Most Fleets Report Profit Gains, Expect Stronger Second Quarter

By Rip Watson, Senior Reporter

This story appears in the April 26 print edition of Transport Topics.

Most publicly traded trucking companies have reported improved first-quarter earnings, adding evidence that the economic recovery is moving forward and offering hope that the second quarter will be even stronger.

Earnings rose 57% at Werner Enterprises Inc., by 24% at Landstar System Inc., 22% at J.B. Hunt Transport Services Inc., 20% at Ryder System Inc. and 5.1% at Knight Transportation. Forward Air reported a profit and reversed a year-ago loss.



Industry executives credited factors such as stronger business volumes and improved equipment utilization as key reasons for the earnings that rose for the first time since late 2008 for most fleets.

“The freight environment continues to improve,” stated Henry Gerkens, Landstar’s chief executive officer, who predicted second-quarter revenue growth could top 20%. “Recent trends in March, and thus far in April, indicate that both the revenue per load and the number of loads hauled remain strong. I expect these trends to continue throughout the second quarter.”

Landstar, one of two carriers to give a second-quarter forecast, said year-to-year earnings could rise as much as 26%.

However, some executives were not quite as upbeat.

“We expect to see improving demand and pricing for our transactional commercial rental product throughout the year,” Gregory Swienton, Ryder’s CEO, said. Ryder predicted per-share profit would rise as much as 16% in the second quarter.

At the same time, he tempered that outlook by cautioning that “customers still remain cautious about making long-term financial commitments.”

Werner said in its April 19 announcement that “we anticipate that steady improvement will continue as we progress throughout 2010.”

The improved market conditions were attributed primarily by Werner to decreased industry capacity, resulting, in part, from more fleet bankruptcies, with help from increased demand.

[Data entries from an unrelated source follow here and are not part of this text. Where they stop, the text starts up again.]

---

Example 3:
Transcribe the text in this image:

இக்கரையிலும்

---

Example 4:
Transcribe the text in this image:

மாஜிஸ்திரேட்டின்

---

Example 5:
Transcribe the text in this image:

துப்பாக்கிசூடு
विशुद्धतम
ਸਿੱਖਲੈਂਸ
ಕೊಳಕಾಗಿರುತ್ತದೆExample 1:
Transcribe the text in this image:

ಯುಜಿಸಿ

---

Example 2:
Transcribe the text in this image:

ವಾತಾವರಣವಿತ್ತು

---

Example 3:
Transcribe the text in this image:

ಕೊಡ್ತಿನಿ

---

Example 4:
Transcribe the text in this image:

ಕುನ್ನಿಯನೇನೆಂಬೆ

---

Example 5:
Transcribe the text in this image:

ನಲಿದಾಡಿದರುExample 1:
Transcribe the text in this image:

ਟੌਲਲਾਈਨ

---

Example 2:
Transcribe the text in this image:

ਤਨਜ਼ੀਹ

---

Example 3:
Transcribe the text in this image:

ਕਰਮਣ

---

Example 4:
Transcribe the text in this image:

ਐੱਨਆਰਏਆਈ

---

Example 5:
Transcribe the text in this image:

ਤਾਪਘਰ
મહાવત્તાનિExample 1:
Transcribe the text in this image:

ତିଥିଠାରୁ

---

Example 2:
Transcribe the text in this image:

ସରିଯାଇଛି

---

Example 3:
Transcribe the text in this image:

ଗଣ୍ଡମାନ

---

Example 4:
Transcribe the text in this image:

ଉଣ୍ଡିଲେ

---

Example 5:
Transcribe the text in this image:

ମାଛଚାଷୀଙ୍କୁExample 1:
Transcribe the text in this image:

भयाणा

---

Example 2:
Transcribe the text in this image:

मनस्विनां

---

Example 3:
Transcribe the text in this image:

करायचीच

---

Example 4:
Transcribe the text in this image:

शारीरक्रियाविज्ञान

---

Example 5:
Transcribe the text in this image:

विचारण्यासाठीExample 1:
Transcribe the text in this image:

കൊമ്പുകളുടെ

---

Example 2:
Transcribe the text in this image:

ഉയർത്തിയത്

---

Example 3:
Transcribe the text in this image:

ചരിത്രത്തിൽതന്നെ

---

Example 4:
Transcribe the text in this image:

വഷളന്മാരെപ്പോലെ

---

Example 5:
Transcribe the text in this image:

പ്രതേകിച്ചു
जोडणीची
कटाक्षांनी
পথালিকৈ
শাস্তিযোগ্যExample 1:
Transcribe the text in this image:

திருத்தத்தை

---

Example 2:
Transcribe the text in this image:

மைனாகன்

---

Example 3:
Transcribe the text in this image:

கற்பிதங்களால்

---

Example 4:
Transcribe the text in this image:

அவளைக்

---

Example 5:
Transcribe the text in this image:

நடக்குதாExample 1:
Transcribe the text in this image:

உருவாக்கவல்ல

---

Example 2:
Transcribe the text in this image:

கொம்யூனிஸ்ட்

“We appear to be firmly in a recovering truckload freight market,” said Kevin Knight, CEO of Knight Transportation, who added that business “grew increasingly positive during the first quarter.”

Knight’s equipment utilization, measured in average miles per tractor, rose 3.8%. Werner boosted its tractor utilization by 2.3%.

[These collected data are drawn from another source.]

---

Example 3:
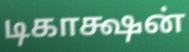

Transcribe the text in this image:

டிகாக்ஷன்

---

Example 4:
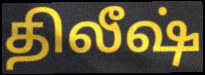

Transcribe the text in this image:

திலீஷ்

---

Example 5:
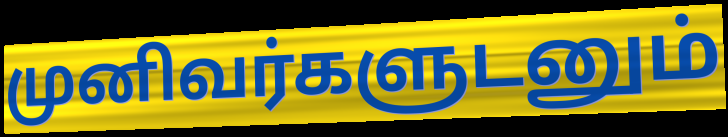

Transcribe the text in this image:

முனிவர்களுடனும்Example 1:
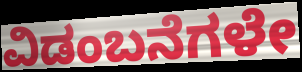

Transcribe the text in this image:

ವಿಡಂಬನೆಗಳೇ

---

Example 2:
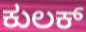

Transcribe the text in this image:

ಕುಲಕ್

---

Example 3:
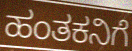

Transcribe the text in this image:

ಹಂತಕನಿಗೆ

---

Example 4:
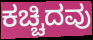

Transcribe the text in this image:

ಕಚ್ಚಿದವು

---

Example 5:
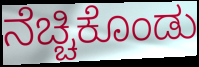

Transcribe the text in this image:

ನೆಚ್ಚಿಕೊಂಡು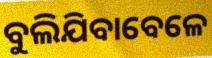
ବୁଲିଯିବାବେଳେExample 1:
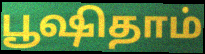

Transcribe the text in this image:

பூஷிதாம்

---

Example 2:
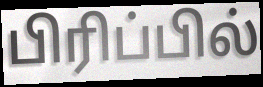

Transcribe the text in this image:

பிரிப்பில்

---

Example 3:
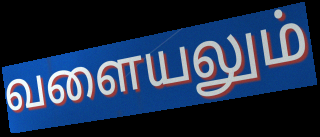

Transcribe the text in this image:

வளையலும்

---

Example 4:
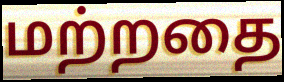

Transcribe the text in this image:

மற்றதை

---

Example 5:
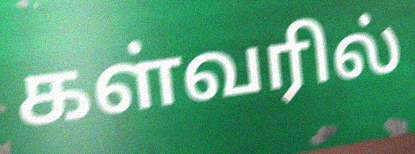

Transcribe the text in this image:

கள்வரில்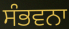
ਸੰਭਵਨਾ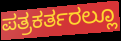
ಪತ್ರಕರ್ತರಲ್ಲೂ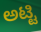
ಅಟ್ಟಿ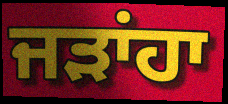
ਜੜਾਂਹਾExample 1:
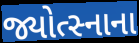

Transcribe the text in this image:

જ્યોત્સ્નાના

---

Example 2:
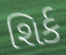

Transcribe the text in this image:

શિર્ક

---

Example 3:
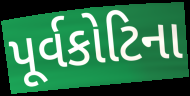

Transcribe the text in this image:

પૂર્વકોટિના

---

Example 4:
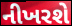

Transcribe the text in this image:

નીખરશે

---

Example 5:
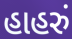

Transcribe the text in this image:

હાહરું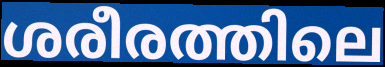
ശരീരത്തിലെ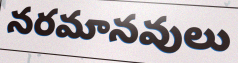
నరమానవులు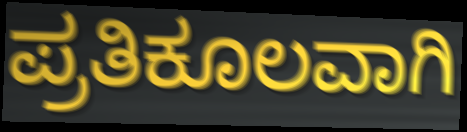
ಪ್ರತಿಕೂಲವಾಗಿ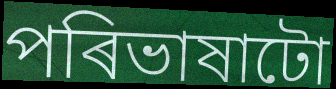
পৰিভাষাটোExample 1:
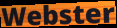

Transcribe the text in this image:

Webster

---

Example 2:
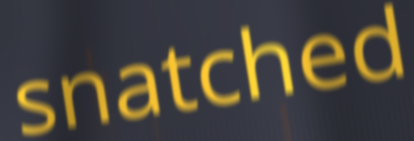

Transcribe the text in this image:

snatched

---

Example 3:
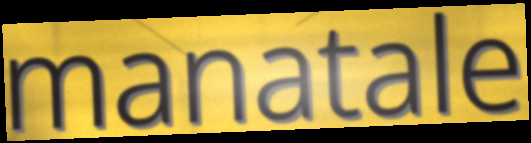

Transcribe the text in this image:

manatale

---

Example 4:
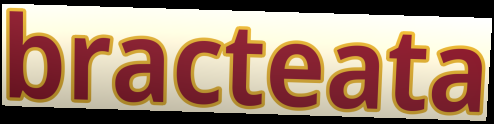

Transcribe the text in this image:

bracteata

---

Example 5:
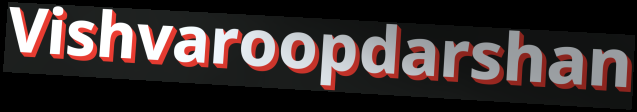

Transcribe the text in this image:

Vishvaroopdarshan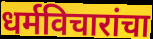
धर्मविचारांचाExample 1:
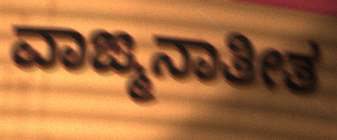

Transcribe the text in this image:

ವಾಙ್ಮನಾತೀತ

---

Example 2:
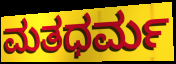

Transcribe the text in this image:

ಮತಧರ್ಮ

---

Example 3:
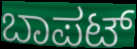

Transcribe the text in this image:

ಬಾಪಟ್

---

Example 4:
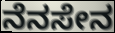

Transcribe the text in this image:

ನೆನಸೇನ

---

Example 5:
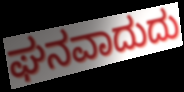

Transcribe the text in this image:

ಘನವಾದುದುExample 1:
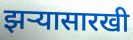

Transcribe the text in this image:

झर्‍यासारखी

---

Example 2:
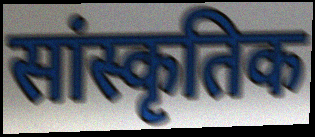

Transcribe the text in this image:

सांस्कृतिक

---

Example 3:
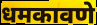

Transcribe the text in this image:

धमकावणे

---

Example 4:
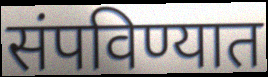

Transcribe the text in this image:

संपविण्यात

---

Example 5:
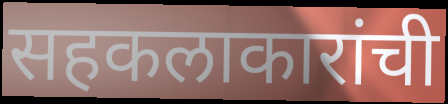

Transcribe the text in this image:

सहकलाकारांची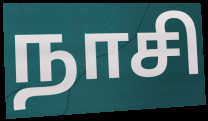
நாசி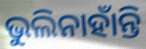
ଭୁଲିନାହାଁନ୍ତି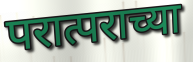
परात्पराच्याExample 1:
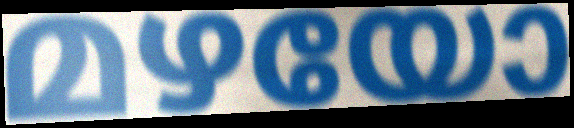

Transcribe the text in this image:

മഴയോ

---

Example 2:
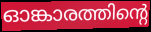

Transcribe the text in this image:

ഓങ്കാരത്തിന്റെ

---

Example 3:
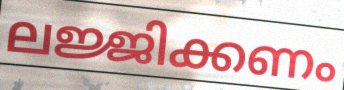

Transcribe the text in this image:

ലജ്ജിക്കണം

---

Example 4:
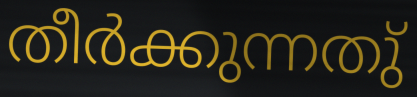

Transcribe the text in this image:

തീർക്കുന്നതു്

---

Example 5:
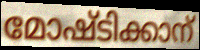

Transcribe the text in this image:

മോഷ്ടിക്കാന്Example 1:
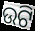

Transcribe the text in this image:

ଉଟି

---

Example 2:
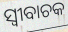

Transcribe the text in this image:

ସ୍ବୀବାଚକ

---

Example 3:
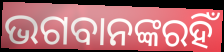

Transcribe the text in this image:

ଭଗବାନଙ୍କରହିଁ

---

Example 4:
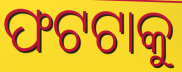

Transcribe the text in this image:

ଫଟଟାକୁ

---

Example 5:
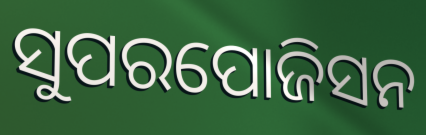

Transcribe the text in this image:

ସୁପରପୋଜିସନ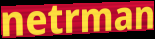
netrman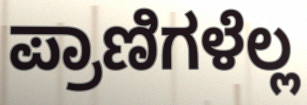
ಪ್ರಾಣಿಗಳೆಲ್ಲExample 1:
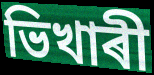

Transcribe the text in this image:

ভিখাৰী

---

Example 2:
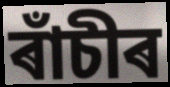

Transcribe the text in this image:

ৰাঁচীৰ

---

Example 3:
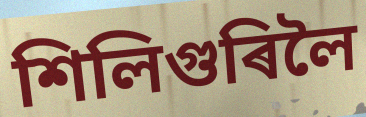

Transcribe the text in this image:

শিলিগুৰিলৈ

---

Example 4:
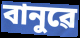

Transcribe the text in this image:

বানুৱে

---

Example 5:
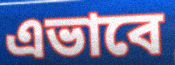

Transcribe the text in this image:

এভাবেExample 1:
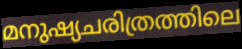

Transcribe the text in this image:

മനുഷ്യചരിത്രത്തിലെ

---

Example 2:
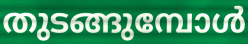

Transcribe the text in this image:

തുടങ്ങുമ്പോൾ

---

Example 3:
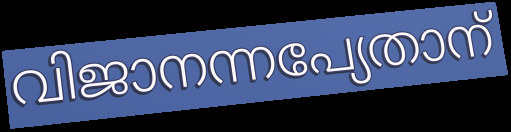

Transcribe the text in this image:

വിജാനന്നപ്യേതാന്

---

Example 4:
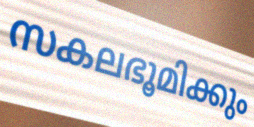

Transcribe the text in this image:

സകലഭൂമിക്കും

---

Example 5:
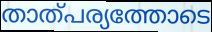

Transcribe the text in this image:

താത്പര്യത്തോടെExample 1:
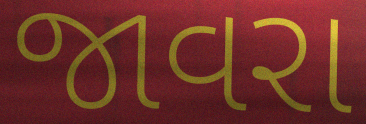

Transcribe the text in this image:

જાવરા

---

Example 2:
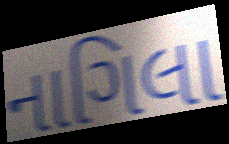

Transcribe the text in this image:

નાગિલા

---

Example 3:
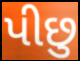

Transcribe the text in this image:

પીછુ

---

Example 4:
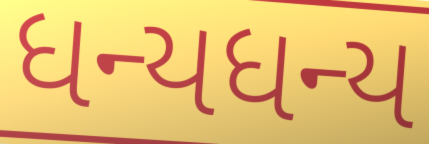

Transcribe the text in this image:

ધન્યધન્ય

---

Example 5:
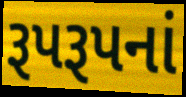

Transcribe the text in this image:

રૂપરૂપનાં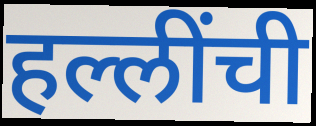
हल्लींचीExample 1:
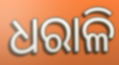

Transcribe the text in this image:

ଧରାଳି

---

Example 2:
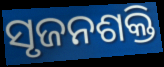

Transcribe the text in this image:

ସୃଜନଶକ୍ତି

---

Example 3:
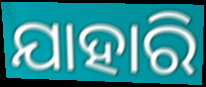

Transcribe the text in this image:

ଯାହାରି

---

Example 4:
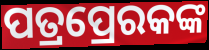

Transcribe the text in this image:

ପତ୍ରପ୍ରେରକଙ୍କ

Forward Air posted net income of $3.4 million, compared with a loss of $3.1 million in the year-ago period, prompting CEO Bruce Campbell to say on April 21 that “we have entered a period of sustained recovery.”

Meanwhile, quarterly net income fell slightly at Heartland Express Inc. and Marten Transport Ltd.

Only USA Truck reported a steep drop-off in earnings as its loss widened to $3 million from $1.9 million.

Marten, whose operating ratio was 94.4, questioned how much freight markets have improved, saying volume growth was “slight” as earnings fell 4%.

Heartland, whose earnings de-clined 16%, reported that by the end of the quarter “there were signs of improvement evidenced by in-creased freight demand, tightening capacity and stabilizing freight rates.”

Its operating ratio was 86.3, the best among any of the carriers reporting.

USA Truck said it was hurt by severe winter weather in January and February and was profitable in March.

Several carriers, including Werner and J.B. Hunt, noted that spot market pricing has improved.

Hunt said truckload spot pricing rose 3.7%. That increase typically precedes improving rates for contract freight, the company said.

“Pricing fundamentals are improving,” Robert W. Baird analyst Jon Langenfeld wrote in an investor note about Werner on April 20. “Significant improvement may take time.”

The reason, he explained, is that spot market prices have risen sooner than contract prices this year. Contract rates were driven down last year as shippers took advantage of excess capacity in 2009 to lock in lower rates that remain in place.

“As industry demand improves, supply-related capacity rationalization over the past three years has begun to result in capacity constraints,” Langenfeld wrote. “As capacity tightness persists, we expect contractual rates to benefit as shippers seek to secure capacity.”

Signals of an improved trucking market came from other sources, as well.

Indicators such as the Cass Freight Index, which measures freight bills paid, and the Ceridian-UCLA Pulse of Commerce Index, also showed strength in March.

Cass’ index rose 7.6% and the Ceridian index that measures diesel fuel purchases at truck stops climbed 9.3% last month.

Bob Costello, American Trucking Associations’ chief economist, also has forecast solid growth in March tonnage when that report is released on April 27.

There was even good news for trucking in the earnings report of C.H. Robinson Worldwide Inc., whose earnings fell last quarter.

The largest freight broker said profit margins were reduced because Robinson had to pay 3% more to truckers than in last year’s first quarter, as capacity tightened at the same time that freight volumes rose.

Both the stronger economy and tightening capacity have continued in April, Robinson said.